Required work: Copy each line of the records below, from the first through the one that contains "responsável pela fiscalização", exactly as written.

##### Exercise data #####

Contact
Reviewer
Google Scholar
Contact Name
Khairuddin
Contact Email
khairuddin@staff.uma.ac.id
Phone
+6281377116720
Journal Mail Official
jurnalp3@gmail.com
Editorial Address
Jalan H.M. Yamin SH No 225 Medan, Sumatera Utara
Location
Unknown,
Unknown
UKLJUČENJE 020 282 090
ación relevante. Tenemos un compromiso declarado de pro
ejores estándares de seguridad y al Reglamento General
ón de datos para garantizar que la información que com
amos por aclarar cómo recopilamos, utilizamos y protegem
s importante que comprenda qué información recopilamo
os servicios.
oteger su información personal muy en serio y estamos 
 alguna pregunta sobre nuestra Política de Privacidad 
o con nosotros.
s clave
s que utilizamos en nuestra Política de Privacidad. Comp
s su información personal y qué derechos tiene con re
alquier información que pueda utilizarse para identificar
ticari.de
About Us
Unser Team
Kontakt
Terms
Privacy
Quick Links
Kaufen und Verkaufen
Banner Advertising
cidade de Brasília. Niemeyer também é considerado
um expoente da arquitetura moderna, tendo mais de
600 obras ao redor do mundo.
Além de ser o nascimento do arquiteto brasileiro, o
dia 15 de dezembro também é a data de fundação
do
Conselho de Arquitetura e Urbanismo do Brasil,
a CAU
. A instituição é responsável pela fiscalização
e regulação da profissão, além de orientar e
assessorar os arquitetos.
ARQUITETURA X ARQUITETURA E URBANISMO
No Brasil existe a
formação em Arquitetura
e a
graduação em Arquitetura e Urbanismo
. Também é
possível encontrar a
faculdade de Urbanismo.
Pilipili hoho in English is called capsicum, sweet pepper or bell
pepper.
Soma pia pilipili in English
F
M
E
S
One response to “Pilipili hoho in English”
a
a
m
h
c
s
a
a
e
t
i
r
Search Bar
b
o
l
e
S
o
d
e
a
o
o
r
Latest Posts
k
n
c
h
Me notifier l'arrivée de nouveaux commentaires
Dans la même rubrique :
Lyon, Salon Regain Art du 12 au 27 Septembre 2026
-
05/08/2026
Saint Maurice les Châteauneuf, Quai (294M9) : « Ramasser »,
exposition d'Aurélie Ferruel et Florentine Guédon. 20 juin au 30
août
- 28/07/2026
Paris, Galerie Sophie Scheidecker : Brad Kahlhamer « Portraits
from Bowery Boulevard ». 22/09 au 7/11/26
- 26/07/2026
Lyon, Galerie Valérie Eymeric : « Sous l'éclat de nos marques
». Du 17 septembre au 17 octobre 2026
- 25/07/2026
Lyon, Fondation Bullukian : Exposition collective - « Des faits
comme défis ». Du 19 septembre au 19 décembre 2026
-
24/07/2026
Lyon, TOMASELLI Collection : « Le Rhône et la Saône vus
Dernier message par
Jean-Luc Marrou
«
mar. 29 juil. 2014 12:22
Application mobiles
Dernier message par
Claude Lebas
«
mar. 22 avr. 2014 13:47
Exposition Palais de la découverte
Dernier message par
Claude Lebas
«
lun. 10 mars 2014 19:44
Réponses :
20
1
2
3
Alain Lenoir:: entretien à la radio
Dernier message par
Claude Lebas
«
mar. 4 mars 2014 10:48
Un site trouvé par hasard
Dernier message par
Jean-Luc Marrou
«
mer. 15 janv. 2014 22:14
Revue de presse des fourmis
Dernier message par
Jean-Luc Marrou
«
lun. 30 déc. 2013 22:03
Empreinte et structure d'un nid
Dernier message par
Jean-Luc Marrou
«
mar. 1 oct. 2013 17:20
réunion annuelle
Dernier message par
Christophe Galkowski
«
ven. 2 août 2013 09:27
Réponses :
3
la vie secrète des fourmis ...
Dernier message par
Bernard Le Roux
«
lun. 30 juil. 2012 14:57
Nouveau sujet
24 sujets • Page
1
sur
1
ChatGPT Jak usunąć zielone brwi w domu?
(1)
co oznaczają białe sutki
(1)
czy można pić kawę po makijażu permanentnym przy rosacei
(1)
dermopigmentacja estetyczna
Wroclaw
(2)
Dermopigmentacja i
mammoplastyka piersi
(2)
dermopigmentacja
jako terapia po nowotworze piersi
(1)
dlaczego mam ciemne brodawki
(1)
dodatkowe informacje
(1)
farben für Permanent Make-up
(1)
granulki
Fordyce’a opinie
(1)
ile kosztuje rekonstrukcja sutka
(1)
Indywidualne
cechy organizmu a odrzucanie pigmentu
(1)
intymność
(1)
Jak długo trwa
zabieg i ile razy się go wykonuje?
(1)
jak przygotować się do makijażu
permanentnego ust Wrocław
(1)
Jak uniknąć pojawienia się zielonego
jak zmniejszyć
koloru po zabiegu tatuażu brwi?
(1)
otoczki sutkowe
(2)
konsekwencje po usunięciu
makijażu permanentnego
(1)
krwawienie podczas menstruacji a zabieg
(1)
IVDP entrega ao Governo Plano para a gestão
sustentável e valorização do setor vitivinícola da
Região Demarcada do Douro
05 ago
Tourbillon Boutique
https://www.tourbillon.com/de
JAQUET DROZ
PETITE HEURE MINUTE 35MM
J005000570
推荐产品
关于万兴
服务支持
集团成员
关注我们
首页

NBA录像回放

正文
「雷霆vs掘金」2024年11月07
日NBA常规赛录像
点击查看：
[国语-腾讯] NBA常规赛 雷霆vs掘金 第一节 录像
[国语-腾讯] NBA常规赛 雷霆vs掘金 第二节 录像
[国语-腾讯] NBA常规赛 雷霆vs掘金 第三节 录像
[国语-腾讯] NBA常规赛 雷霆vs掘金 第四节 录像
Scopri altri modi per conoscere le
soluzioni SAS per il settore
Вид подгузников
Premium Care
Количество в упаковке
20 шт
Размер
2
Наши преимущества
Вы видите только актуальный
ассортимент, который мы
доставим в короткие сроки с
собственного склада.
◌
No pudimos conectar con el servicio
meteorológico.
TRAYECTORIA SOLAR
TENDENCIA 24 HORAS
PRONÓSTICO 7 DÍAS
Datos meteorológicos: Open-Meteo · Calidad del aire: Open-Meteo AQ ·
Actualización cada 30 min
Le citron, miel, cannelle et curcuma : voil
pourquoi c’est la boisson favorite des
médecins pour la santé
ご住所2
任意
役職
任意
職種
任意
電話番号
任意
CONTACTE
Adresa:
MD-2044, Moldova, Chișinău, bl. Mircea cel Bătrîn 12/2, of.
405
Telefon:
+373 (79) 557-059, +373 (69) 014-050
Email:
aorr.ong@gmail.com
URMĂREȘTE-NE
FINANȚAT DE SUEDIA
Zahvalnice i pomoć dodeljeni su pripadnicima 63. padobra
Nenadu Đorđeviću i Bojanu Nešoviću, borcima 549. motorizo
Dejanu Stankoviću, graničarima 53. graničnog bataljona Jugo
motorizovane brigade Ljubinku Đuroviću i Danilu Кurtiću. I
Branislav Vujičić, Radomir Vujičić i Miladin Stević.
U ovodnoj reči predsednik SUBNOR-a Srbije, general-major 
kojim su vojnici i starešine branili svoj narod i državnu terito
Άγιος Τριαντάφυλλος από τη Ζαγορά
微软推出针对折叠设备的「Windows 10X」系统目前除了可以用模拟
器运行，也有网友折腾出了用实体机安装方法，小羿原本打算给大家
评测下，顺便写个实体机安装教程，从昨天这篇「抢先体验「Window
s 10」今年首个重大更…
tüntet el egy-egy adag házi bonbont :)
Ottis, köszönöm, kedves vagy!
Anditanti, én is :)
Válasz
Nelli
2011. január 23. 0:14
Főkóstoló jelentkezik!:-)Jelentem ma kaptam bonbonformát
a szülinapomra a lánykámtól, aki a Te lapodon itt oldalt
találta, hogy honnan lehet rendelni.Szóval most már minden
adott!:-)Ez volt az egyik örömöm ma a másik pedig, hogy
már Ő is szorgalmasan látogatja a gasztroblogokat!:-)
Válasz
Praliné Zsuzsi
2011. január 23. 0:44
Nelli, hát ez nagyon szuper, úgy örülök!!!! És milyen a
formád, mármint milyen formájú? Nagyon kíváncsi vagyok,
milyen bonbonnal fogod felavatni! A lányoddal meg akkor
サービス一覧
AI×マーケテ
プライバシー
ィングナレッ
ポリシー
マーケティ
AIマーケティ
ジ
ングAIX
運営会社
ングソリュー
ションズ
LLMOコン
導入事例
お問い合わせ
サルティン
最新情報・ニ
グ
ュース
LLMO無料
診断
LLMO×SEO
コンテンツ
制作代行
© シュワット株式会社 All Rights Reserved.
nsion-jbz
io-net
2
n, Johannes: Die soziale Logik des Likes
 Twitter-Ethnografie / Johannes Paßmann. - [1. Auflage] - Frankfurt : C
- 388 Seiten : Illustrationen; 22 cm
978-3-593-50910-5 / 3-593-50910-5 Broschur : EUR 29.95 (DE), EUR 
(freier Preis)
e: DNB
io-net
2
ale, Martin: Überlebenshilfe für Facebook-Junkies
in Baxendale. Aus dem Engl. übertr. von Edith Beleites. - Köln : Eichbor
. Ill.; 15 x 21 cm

#####

Solution below:
Contact
Reviewer
Google Scholar
Contact Name
Khairuddin
Contact Email
khairuddin@staff.uma.ac.id
Phone
+6281377116720
Journal Mail Official
jurnalp3@gmail.com
Editorial Address
Jalan H.M. Yamin SH No 225 Medan, Sumatera Utara
Location
Unknown,
Unknown
UKLJUČENJE 020 282 090
ación relevante. Tenemos un compromiso declarado de pro
ejores estándares de seguridad y al Reglamento General
ón de datos para garantizar que la información que com
amos por aclarar cómo recopilamos, utilizamos y protegem
s importante que comprenda qué información recopilamo
os servicios.
oteger su información personal muy en serio y estamos 
 alguna pregunta sobre nuestra Política de Privacidad 
o con nosotros.
s clave
s que utilizamos en nuestra Política de Privacidad. Comp
s su información personal y qué derechos tiene con re
alquier información que pueda utilizarse para identificar
ticari.de
About Us
Unser Team
Kontakt
Terms
Privacy
Quick Links
Kaufen und Verkaufen
Banner Advertising
cidade de Brasília. Niemeyer também é considerado
um expoente da arquitetura moderna, tendo mais de
600 obras ao redor do mundo.
Além de ser o nascimento do arquiteto brasileiro, o
dia 15 de dezembro também é a data de fundação
do
Conselho de Arquitetura e Urbanismo do Brasil,
a CAU
. A instituição é responsável pela fiscalização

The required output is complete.